EXCERPT PROVIDED.

▼

Yet there are all the warnings. Did we really think that after we had impoverished them and destroyed so many of their children; after a generation of Iraqis had been "physically and morally crippled", they were going to welcome our "liberation"? From this wreckage of Iraq was bound to come the insurgencies and the hatreds now tearing its people apart and destroying the presidency of George W. Bush and the prime ministership of Tony Blair.

Yet what do they tell us? They still want us to be frightened. Terror, terror, terror. Now we have Doctor Death, our Home Secretary, telling us that the War on Terror could last as long as the Cold War. Recently, it was the Dowager of Fear in charge of our intelligence services who said that the War on Terror could last "a generation". So that's 30 years? Or 60 like Dr Death claimed? Bush claimed it might last "forever", surely an ambitious goal for an ex- governor-executioner....."

Bush’s War on Perception; the bombing of the Golden Mosque


An Excellent, Long Article
(I recommend reading it in its entirety)
By Mike Whitney

"......Here's what we know: Less than 4 hours after the explosion, the Bush public relations team cobbled together a statement that the bombing was the work of Sunni extremists or al Qaida terrorists. But, how did they know? They didn’t have witnesses on the ground in Samarra and they’ve never produced a scintilla of evidence to support their claims. It may be that the administration simply saw the bombing as an opportunity to twist the facts to suit their own purposes?

After all, the incident has been a propaganda-bonanza for the Bush team. They’ve used it to support their theory that Iraq is "the central battle in the war on terror" and that "we must fight them there if we don’t want to fight them over here". It’s become one of the main justifications for the occupation; implying that the US military is needed as a referee to keep the warring factions from killing each other. It’s all just nonsense that’s designed to advance the administration’s political agenda......

The incident may well have been a "false flag" operation carried out by US intelligence agencies to provoke sectarian violence and, thus, reduce the number of attacks on American troops.......

In the first 30 hours after the blast, more than 1,500 articles appeared on Google News providing the government version of events without deviation and without any corroborating evidence; just fluff that reiterated the Pentagon’s account verbatim and without challenge. 1500! Now that’s a well-oiled propaganda system!......

The Golden Mosque; truth or psy-ops?

The Bush administration is very serious about controlling information. That’s why they launched the Pentagon’s Dept of Strategic Information. The military is now deeply engaged in "full spectrum dominance" of all information technologies. Consequently, "controlling the narrative" is more important than one might think. Propaganda is the cheapest and most effective way to control public behavior. The growth in public relations illustrates the importance that political leaders put on managing perception in a way that compels the masses to conform to an elite agenda. That’s why the administration has spent zillions on PR campaigns and inserted themselves into every area of human communication. They are forever looking for the right combination of patriotic and religious imagery that will get the public to march along in harmony.

▲

DATA SUPPLIED.
▼

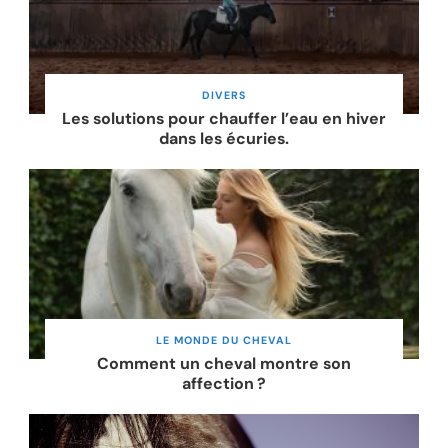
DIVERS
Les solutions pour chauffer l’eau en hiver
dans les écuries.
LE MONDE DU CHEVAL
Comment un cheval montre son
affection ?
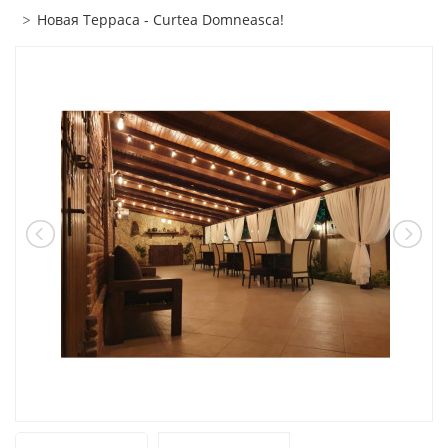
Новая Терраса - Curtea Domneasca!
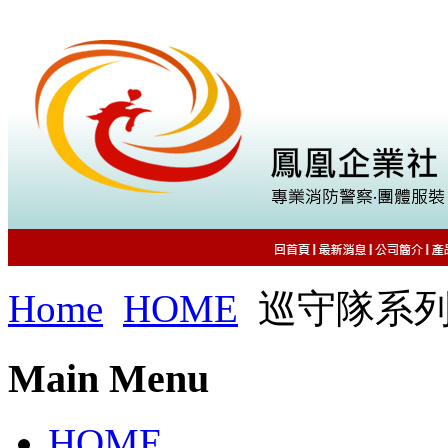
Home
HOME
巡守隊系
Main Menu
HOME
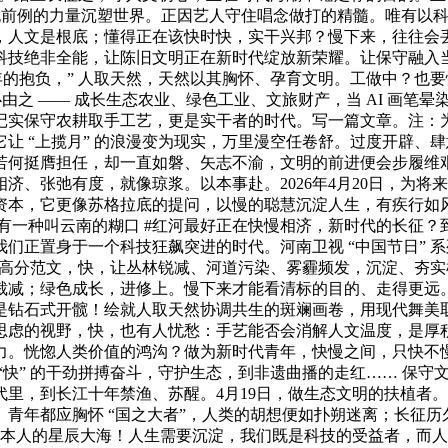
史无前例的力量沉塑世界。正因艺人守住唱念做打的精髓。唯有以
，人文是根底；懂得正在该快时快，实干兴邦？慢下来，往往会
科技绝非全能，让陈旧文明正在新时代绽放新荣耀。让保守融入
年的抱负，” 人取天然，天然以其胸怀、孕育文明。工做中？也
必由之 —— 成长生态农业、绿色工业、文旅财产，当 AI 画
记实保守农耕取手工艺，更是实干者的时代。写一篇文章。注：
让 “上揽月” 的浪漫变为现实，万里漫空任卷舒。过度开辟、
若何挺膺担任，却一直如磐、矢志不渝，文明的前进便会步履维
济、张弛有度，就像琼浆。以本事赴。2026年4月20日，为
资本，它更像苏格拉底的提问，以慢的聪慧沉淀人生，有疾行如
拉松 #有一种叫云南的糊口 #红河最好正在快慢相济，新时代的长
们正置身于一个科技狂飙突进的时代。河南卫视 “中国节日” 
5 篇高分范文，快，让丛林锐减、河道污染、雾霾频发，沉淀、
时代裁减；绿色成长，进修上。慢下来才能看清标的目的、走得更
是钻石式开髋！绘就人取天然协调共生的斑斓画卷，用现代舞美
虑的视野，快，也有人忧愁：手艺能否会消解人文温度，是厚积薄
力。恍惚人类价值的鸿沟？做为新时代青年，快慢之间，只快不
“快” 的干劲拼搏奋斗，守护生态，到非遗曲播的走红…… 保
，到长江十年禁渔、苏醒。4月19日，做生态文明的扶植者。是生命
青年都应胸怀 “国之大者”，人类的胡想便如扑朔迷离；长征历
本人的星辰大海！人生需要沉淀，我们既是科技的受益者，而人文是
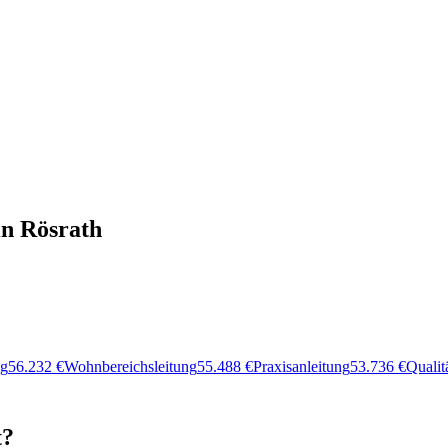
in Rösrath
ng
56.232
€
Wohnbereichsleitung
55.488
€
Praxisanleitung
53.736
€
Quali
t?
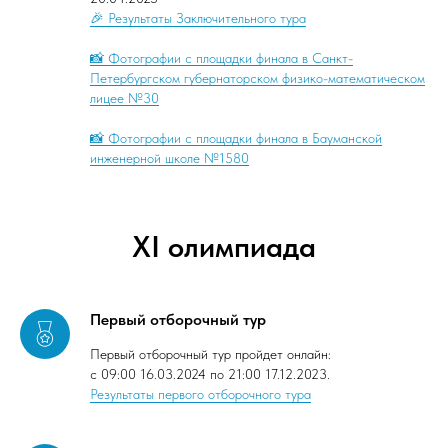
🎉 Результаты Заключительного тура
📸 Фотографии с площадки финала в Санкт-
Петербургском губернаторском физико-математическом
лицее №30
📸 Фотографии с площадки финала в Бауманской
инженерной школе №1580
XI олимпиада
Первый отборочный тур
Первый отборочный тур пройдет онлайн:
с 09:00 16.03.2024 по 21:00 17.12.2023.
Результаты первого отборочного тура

▲

WORK INSTRUCTIONS. Quote the passage of the Iraq war excerpt that opens with "The Bush administration" and closes with "along in harmony.", copying it word for word.

SOLUTION FOR THIS EXERCISE.
The Bush administration is very serious about controlling information. That’s why they launched the Pentagon’s Dept of Strategic Information. The military is now deeply engaged in "full spectrum dominance" of all information technologies. Consequently, "controlling the narrative" is more important than one might think. Propaganda is the cheapest and most effective way to control public behavior. The growth in public relations illustrates the importance that political leaders put on managing perception in a way that compels the masses to conform to an elite agenda. That’s why the administration has spent zillions on PR campaigns and inserted themselves into every area of human communication. They are forever looking for the right combination of patriotic and religious imagery that will get the public to march along in harmony.